## Reading text
Paul Callaghan: This proposal is clearly only optional one way. If a job can be made conditional on accepting an owner-employee contract, that is only optional to the extent that eating and drinking are optional. If you need a job, you have to take whatever terms are offered. It is a fallacy to suggest that that is optional.
When employees are gaining unfair dismissal rights only when they reach two years’ service, you have the possibility that employees who are coming to two years’ service will find their employment contract terminated, with re-engagement being offered only if they accept the owner-employee model.
The other thing to bear in mind, of course, is that, in reality, employees effectively have to pay to take such jobs, because receiving the shares is subject to income tax, if the shares happen to be in a public company and are therefore readily convertible assets, and national insurance. Either in their first pay packet or when they fill in a tax return—the proposal could potentially bring more people within the sphere of having to fill in tax returns, which will be a burden on the Revenue—people will have to pay tax on the value of the shares that they had supposedly been given.
Mike Emmott: In a tough labour market, which we have, and which we foresee for the medium term, this is a tough one. There will be employees or would-be employees who have limited choices of where to work, and for whom these offers will therefore turn out to be Hobson’s choice, or who will at least be under some pressure to take a job on those terms. The problem will be that they may not know very clearly how to assess the risks, in terms of possible redundancy and the impact that that would have with no protection, and the benefits or the value of the shares. There would be considerable uncertainty.
On the question of whether the measure will encourage growth in jobs, I think all the evidence we are aware of from the OECD and elsewhere is that the link between employment regulation and growth is pretty uncertain—it is not a straight line—and it is hard to see how the limited but real loss of employment protection involved in the proposals will produce additional jobs.

## Questions on the material
(A) In the testimony, why does Paul Callaghan say employees effectively have to pay to take owner-employee jobs? Answer in one to three sentences.
(B) Set down the passage of the testimony from "Paul Callaghan: This" to "that is optional.", word for word.
(C) List each separate objection Paul Callaghan raises against the proposal in the testimony.
Work from the testimony alone; the rows play no part.

## Records supplied
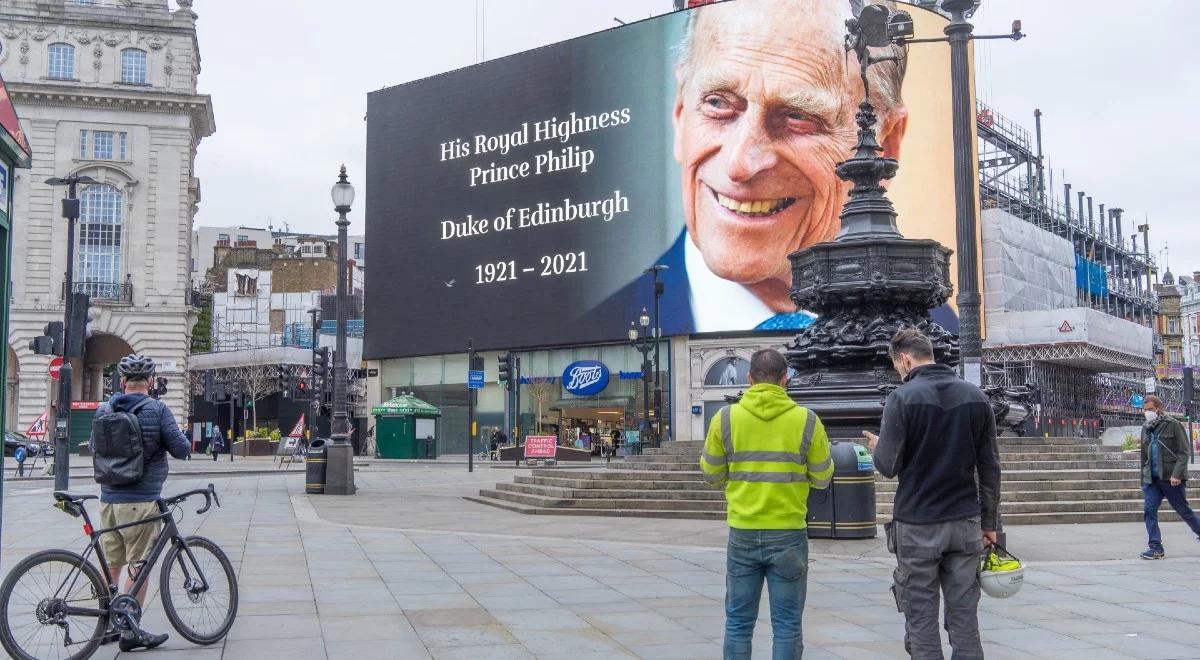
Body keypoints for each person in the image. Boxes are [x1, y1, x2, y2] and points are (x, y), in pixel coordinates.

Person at [587, 0, 958, 337]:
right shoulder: (600, 329)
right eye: (717, 103)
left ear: (887, 143)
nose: (739, 164)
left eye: (798, 117)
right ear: (680, 113)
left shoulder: (943, 330)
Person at [862, 328, 1000, 660]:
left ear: (905, 360)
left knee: (921, 617)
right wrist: (989, 522)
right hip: (965, 521)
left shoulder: (902, 398)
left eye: (898, 366)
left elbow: (889, 466)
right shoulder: (975, 397)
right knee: (965, 617)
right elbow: (990, 467)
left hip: (918, 523)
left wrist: (879, 446)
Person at [700, 348, 833, 659]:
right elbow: (823, 476)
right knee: (787, 623)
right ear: (785, 380)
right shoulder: (807, 420)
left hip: (743, 530)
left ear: (749, 379)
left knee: (738, 623)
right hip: (788, 531)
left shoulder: (726, 418)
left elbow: (710, 473)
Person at [94, 354, 191, 651]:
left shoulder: (103, 409)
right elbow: (181, 449)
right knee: (140, 566)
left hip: (108, 500)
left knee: (111, 564)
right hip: (141, 501)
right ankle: (130, 630)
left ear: (122, 382)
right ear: (151, 382)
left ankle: (107, 622)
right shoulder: (157, 409)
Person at [1138, 395, 1200, 560]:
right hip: (1152, 479)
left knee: (1184, 511)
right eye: (1145, 410)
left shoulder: (1172, 425)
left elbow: (1184, 452)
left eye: (1150, 409)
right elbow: (1143, 455)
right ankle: (1155, 547)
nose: (1147, 412)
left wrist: (1177, 474)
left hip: (1171, 478)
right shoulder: (1146, 428)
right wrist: (1143, 478)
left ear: (1159, 408)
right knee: (1149, 511)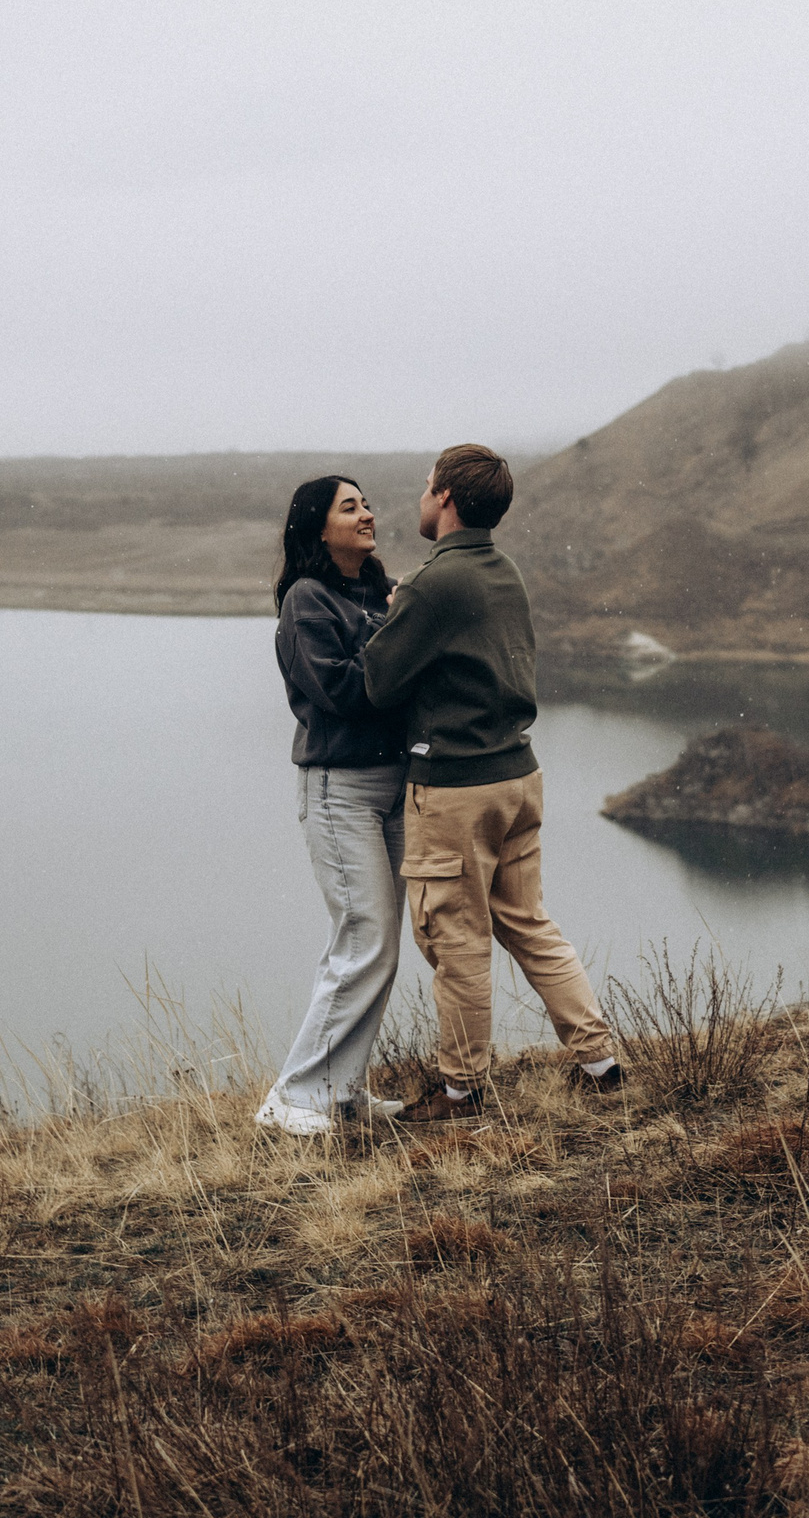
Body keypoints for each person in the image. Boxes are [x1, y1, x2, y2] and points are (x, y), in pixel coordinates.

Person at [362, 444, 622, 1120]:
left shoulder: (433, 582)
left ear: (446, 497)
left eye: (427, 486)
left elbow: (378, 682)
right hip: (517, 776)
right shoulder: (504, 571)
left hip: (456, 789)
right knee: (527, 922)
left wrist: (396, 614)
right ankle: (601, 1062)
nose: (421, 497)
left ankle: (462, 1091)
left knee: (454, 941)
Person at [253, 476, 411, 1136]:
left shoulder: (380, 592)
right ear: (318, 528)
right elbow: (342, 691)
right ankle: (291, 1097)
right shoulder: (306, 599)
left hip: (394, 783)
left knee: (378, 944)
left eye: (366, 504)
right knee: (363, 936)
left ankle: (340, 1091)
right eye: (351, 507)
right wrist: (401, 633)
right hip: (338, 786)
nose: (367, 514)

## Completed exercise
(A) Receiving the shares is subject to national insurance, and also to income tax if the shares are in a public company and therefore readily convertible. People would have to pay tax on the value of those shares, either in their first pay packet or through a tax return.

(B)
Paul Callaghan: This proposal is clearly only optional one way. If a job can be made conditional on accepting an owner-employee contract, that is only optional to the extent that eating and drinking are optional. If you need a job, you have to take whatever terms are offered. It is a fallacy to suggest that that is optional.

(C)
- The proposal is optional only one way: if a job can be made conditional on accepting an owner-employee contract, someone who needs a job has to take whatever terms are offered.
- Because unfair dismissal rights start only at two years' service, employees nearing two years may have their contracts terminated and be offered re-engagement only if they accept the owner-employee model.
- Employees effectively have to pay to take such jobs, because the shares are subject to income tax (if they are in a public company and readily convertible) and to national insurance.
- The proposal could bring more people within the sphere of having to fill in tax returns, which will be a burden on the Revenue.